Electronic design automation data
*** Block opens ***

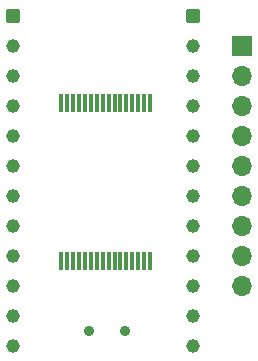
<source format=gts>
%TF.GenerationSoftware,KiCad,Pcbnew,9.0.5*%
%TF.CreationDate,2025-10-22T18:31:25+01:00*%
%TF.ProjectId,ZX Interface 1 ROM 39SF010,5a582049-6e74-4657-9266-616365203120,rev?*%
%TF.SameCoordinates,Original*%
%TF.FileFunction,Soldermask,Top*%
%TF.FilePolarity,Negative*%
%FSLAX46Y46*%
G04 Gerber Fmt 4.6, Leading zero omitted, Abs format (unit mm)*
G04 Created by KiCad (PCBNEW 9.0.5) date 2025-10-22 18:31:25*
%MOMM*%
%LPD*%
G01*
G04 APERTURE LIST*
G04 Aperture macros list*
%AMRoundRect*
0 Rectangle with rounded corners*
0 $1 Rounding radius*
0 $2 $3 $4 $5 $6 $7 $8 $9 X,Y pos of 4 corners*
0 Add a 4 corners polygon primitive as box body*
4,1,4,$2,$3,$4,$5,$6,$7,$8,$9,$2,$3,0*
0 Add four circle primitives for the rounded corners*
1,1,$1+$1,$2,$3*
1,1,$1+$1,$4,$5*
1,1,$1+$1,$6,$7*
1,1,$1+$1,$8,$9*
0 Add four rect primitives between the rounded corners*
20,1,$1+$1,$2,$3,$4,$5,0*
20,1,$1+$1,$4,$5,$6,$7,0*
20,1,$1+$1,$6,$7,$8,$9,0*
20,1,$1+$1,$8,$9,$2,$3,0*%
G04 Aperture macros list end*
%ADD10RoundRect,0.075000X-0.075000X0.712500X-0.075000X-0.712500X0.075000X-0.712500X0.075000X0.712500X0*%
%ADD11R,1.700000X1.700000*%
%ADD12O,1.700000X1.700000*%
%ADD13C,0.900000*%
%ADD14RoundRect,0.102000X-0.480000X0.480000X-0.480000X-0.480000X0.480000X-0.480000X0.480000X0.480000X0*%
%ADD15C,1.164000*%
G04 APERTURE END LIST*
D10*
%TO.C,U1*%
X162375000Y-112287500D03*
X161875000Y-112287500D03*
X161375000Y-112287500D03*
X160875000Y-112287500D03*
X160375000Y-112287500D03*
X159875000Y-112287500D03*
X159375000Y-112287500D03*
X158875000Y-112287500D03*
X158375000Y-112287500D03*
X157875000Y-112287500D03*
X157375000Y-112287500D03*
X156875000Y-112287500D03*
X156375000Y-112287500D03*
X155875000Y-112287500D03*
X155375000Y-112287500D03*
X154875000Y-112287500D03*
X154875000Y-125662500D03*
X155375000Y-125662500D03*
X155875000Y-125662500D03*
X156375000Y-125662500D03*
X156875000Y-125662500D03*
X157375000Y-125662500D03*
X157875000Y-125662500D03*
X158375000Y-125662500D03*
X158875000Y-125662500D03*
X159375000Y-125662500D03*
X159875000Y-125662500D03*
X160375000Y-125662500D03*
X160875000Y-125662500D03*
X161375000Y-125662500D03*
X161875000Y-125662500D03*
X162375000Y-125662500D03*
%TD*%
D11*
%TO.C,J1*%
X170161000Y-107413400D03*
D12*
X170161000Y-109953400D03*
X170161000Y-112493400D03*
X170161000Y-115033400D03*
X170161000Y-117573400D03*
X170161000Y-120113400D03*
X170161000Y-122653400D03*
X170161000Y-125193400D03*
X170161000Y-127733400D03*
%TD*%
D13*
%TO.C,SW1*%
X160231000Y-131610100D03*
X157231000Y-131610100D03*
%TD*%
D14*
%TO.C,J4*%
X166020200Y-104873400D03*
D15*
X166020200Y-107413400D03*
X166020200Y-109953400D03*
X166020200Y-112493400D03*
X166020200Y-115033400D03*
X166020200Y-117573400D03*
X166020200Y-120113400D03*
X166020200Y-122653400D03*
X166020200Y-125193400D03*
X166020200Y-127733400D03*
X166020200Y-130273400D03*
X166020200Y-132813400D03*
%TD*%
D14*
%TO.C,J3*%
X150780200Y-104873400D03*
D15*
X150780200Y-107413400D03*
X150780200Y-109953400D03*
X150780200Y-112493400D03*
X150780200Y-115033400D03*
X150780200Y-117573400D03*
X150780200Y-120113400D03*
X150780200Y-122653400D03*
X150780200Y-125193400D03*
X150780200Y-127733400D03*
X150780200Y-130273400D03*
X150780200Y-132813400D03*
%TD*%
M02*

</source>
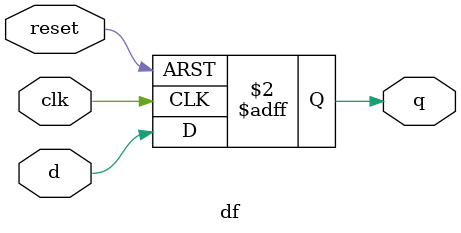
<source format=v>

module block(input auth, vote1, vote2, vote3, clk, reset,
             output vv1, vv2, vv3);
  wire q1, q2, a;
  df d1(.d(1'b1),
         .clk(vote1),
         .reset(vv1|reset|auth),
         .q(q1));
  
  df d2(.d(1'b1),
         .clk(vote2),
         .reset(vv2|reset|auth),
         .q(q2));
  
  df d3(.d(1'b1),
         .clk(vote3),
         .reset(vv3|reset|auth),
         .q(q3));
         
  df d4(.d(1'b1),
         .clk(auth),
         .reset(vv1|vv2|vv3|reset),
         .q(a));
  
  // 2nd stage
  df d5(.d(q1 & a),
         .clk(clk),
         .reset(1'b0),
         .q(vv1));
  
  df d6(.d(q2 & a),
         .clk(clk),
         .reset(1'b0),
         .q(vv2));
         
  df d7(.d(q3 & a),
         .clk(clk),
         .reset(1'b0),
         .q(vv3));

endmodule

module df(input d, clk, reset,
           output reg q);
  always @(posedge clk or posedge reset) begin
    if(reset) q = 0;
    else q = d;
  end
endmodule

</source>
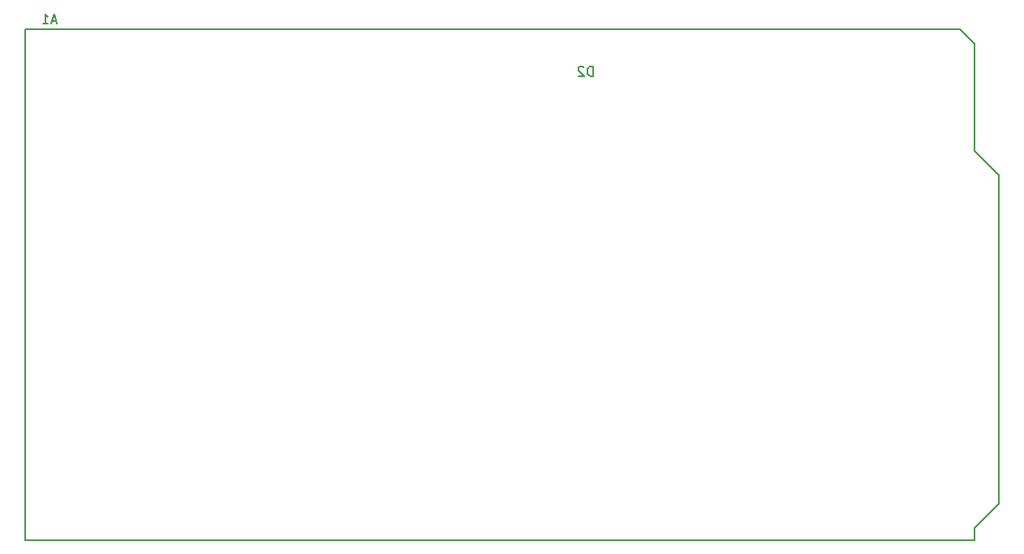
<source format=gbr>
%TF.GenerationSoftware,KiCad,Pcbnew,8.0.1*%
%TF.CreationDate,2024-05-09T09:41:50-04:00*%
%TF.ProjectId,Project 4.0,50726f6a-6563-4742-9034-2e302e6b6963,rev?*%
%TF.SameCoordinates,Original*%
%TF.FileFunction,Legend,Bot*%
%TF.FilePolarity,Positive*%
%FSLAX46Y46*%
G04 Gerber Fmt 4.6, Leading zero omitted, Abs format (unit mm)*
G04 Created by KiCad (PCBNEW 8.0.1) date 2024-05-09 09:41:50*
%MOMM*%
%LPD*%
G01*
G04 APERTURE LIST*
%ADD10C,0.150000*%
G04 APERTURE END LIST*
D10*
X149294285Y-69853104D02*
X148818095Y-69853104D01*
X149389523Y-70138819D02*
X149056190Y-69138819D01*
X149056190Y-69138819D02*
X148722857Y-70138819D01*
X147865714Y-70138819D02*
X148437142Y-70138819D01*
X148151428Y-70138819D02*
X148151428Y-69138819D01*
X148151428Y-69138819D02*
X148246666Y-69281676D01*
X148246666Y-69281676D02*
X148341904Y-69376914D01*
X148341904Y-69376914D02*
X148437142Y-69424533D01*
X205278094Y-75599819D02*
X205278094Y-74599819D01*
X205278094Y-74599819D02*
X205039999Y-74599819D01*
X205039999Y-74599819D02*
X204897142Y-74647438D01*
X204897142Y-74647438D02*
X204801904Y-74742676D01*
X204801904Y-74742676D02*
X204754285Y-74837914D01*
X204754285Y-74837914D02*
X204706666Y-75028390D01*
X204706666Y-75028390D02*
X204706666Y-75171247D01*
X204706666Y-75171247D02*
X204754285Y-75361723D01*
X204754285Y-75361723D02*
X204801904Y-75456961D01*
X204801904Y-75456961D02*
X204897142Y-75552200D01*
X204897142Y-75552200D02*
X205039999Y-75599819D01*
X205039999Y-75599819D02*
X205278094Y-75599819D01*
X204325713Y-74695057D02*
X204278094Y-74647438D01*
X204278094Y-74647438D02*
X204182856Y-74599819D01*
X204182856Y-74599819D02*
X203944761Y-74599819D01*
X203944761Y-74599819D02*
X203849523Y-74647438D01*
X203849523Y-74647438D02*
X203801904Y-74695057D01*
X203801904Y-74695057D02*
X203754285Y-74790295D01*
X203754285Y-74790295D02*
X203754285Y-74885533D01*
X203754285Y-74885533D02*
X203801904Y-75028390D01*
X203801904Y-75028390D02*
X204373332Y-75599819D01*
X204373332Y-75599819D02*
X203754285Y-75599819D01*
%TO.C,A1*%
X146040000Y-70700000D02*
X146040000Y-124040000D01*
X146040000Y-70700000D02*
X243576000Y-70700000D01*
X146040000Y-124040000D02*
X245100000Y-124040000D01*
X243576000Y-70700000D02*
X245100000Y-72224000D01*
X245100000Y-83400000D02*
X245100000Y-72224000D01*
X245100000Y-122770000D02*
X247640000Y-120230000D01*
X245100000Y-124040000D02*
X245100000Y-122770000D01*
X247640000Y-85940000D02*
X245100000Y-83400000D01*
X247640000Y-120230000D02*
X247640000Y-85940000D01*
%TD*%
M02*

</source>
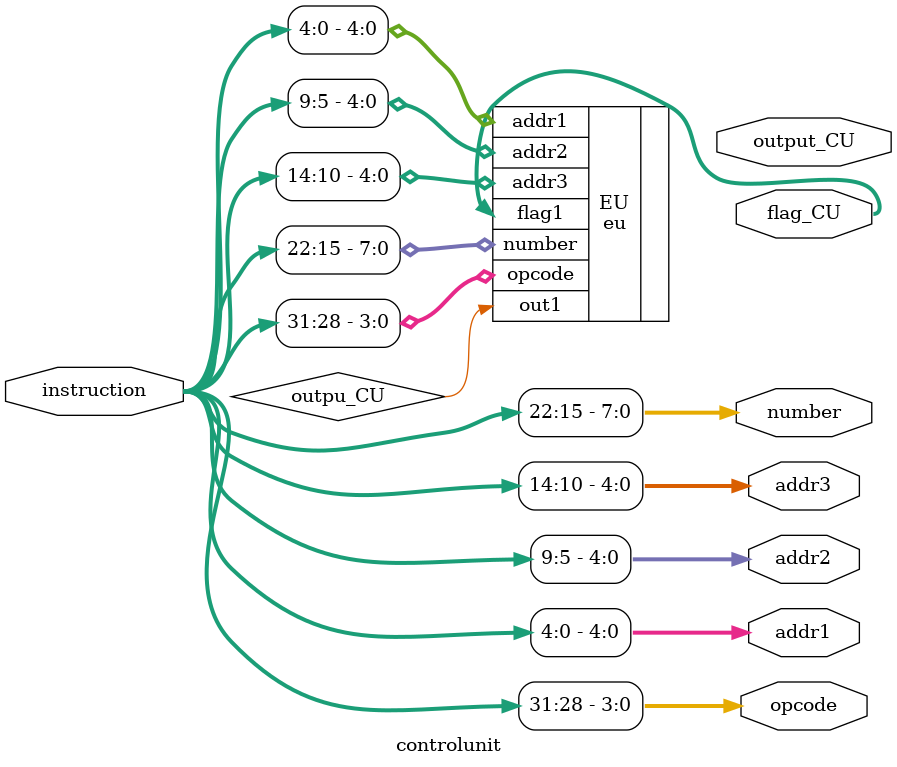
<source format=v>
`timescale 1ns / 1ps


module controlunit(instruction,number,opcode,addr1,addr2,addr3,flag_CU,output_CU);

input [31:0]instruction;
output [3:0] opcode;
output [4:0] addr1;
output [4:0] addr2;
output [4:0] addr3;
output [7:0] number;
output [7:0] output_CU;
output [7:0] flag_CU;


//break the instruction

assign opcode[3:0] = instruction[31:28];
assign number[7:0] = instruction[22:15];
assign addr3[4:0] = instruction[14:10];
assign addr2[4:0] = instruction[9:5];
assign addr1[4:0] = instruction[4:0];

eu EU(.opcode(opcode),.number(number),.flag1(flag_CU),.out1(outpu_CU),.addr1(addr1),.addr2(addr2),.addr3(addr3));

endmodule
</source>
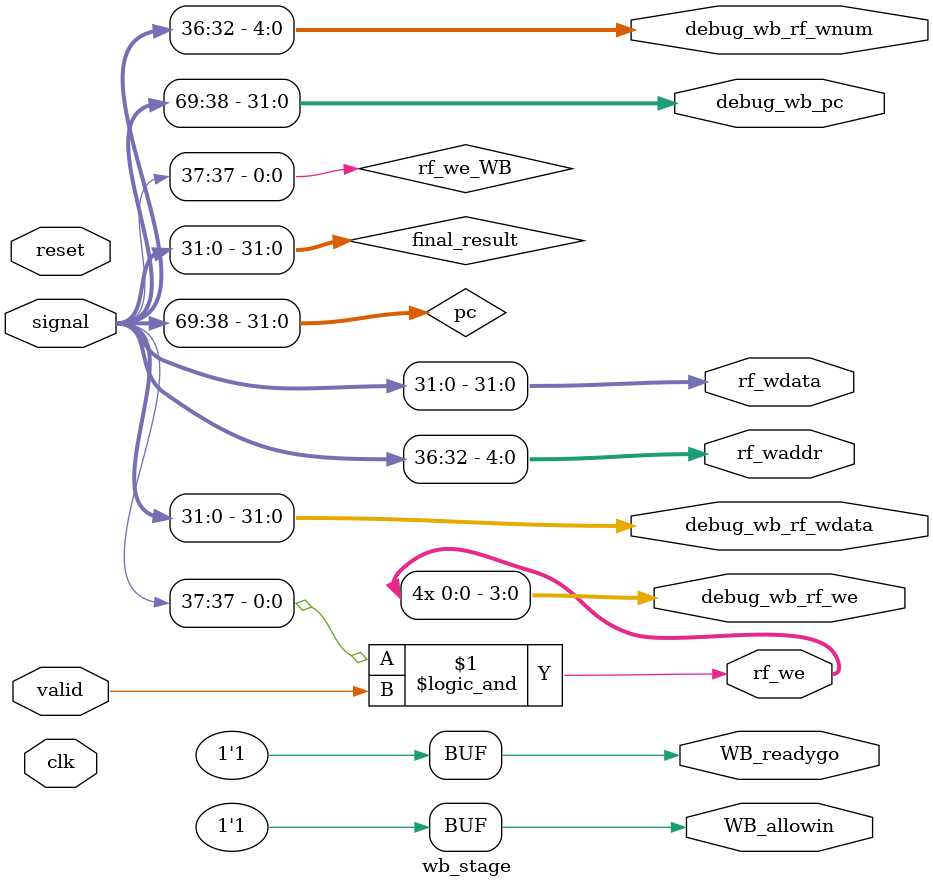
<source format=v>
module wb_stage(
    input  wire        clk,
    input  wire        reset,
    input  wire        valid,
    input  wire [69:0] signal,
 
    output wire [31:0] debug_wb_pc,
    output wire [ 3:0] debug_wb_rf_we,
    output wire [ 4:0] debug_wb_rf_wnum,
    output wire [31:0] debug_wb_rf_wdata,
    output wire [ 4:0] rf_waddr,
    output wire [31:0] rf_wdata,
    output wire        rf_we,
    output wire        WB_readygo,
    output wire        WB_allowin
);
wire [31:0] pc;

wire [31:0] final_result;

wire [31:0] mem_result;

wire        rf_we_WB;
assign {pc, rf_we_WB, rf_waddr, final_result} = signal;
assign rf_we = rf_we_WB && valid;



assign rf_wdata = final_result;

assign debug_wb_pc       = pc;
assign debug_wb_rf_we    = {4{rf_we}};
assign debug_wb_rf_wnum  = rf_waddr;
assign debug_wb_rf_wdata = final_result;

assign WB_readygo = 1'b1;
assign WB_allowin = WB_readygo;
endmodule
</source>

*** Block closes ***

# REQUIREMENT
The answer should be a single number: how many lines in the entries contain "opcode".

# WRITTEN ANSWER
4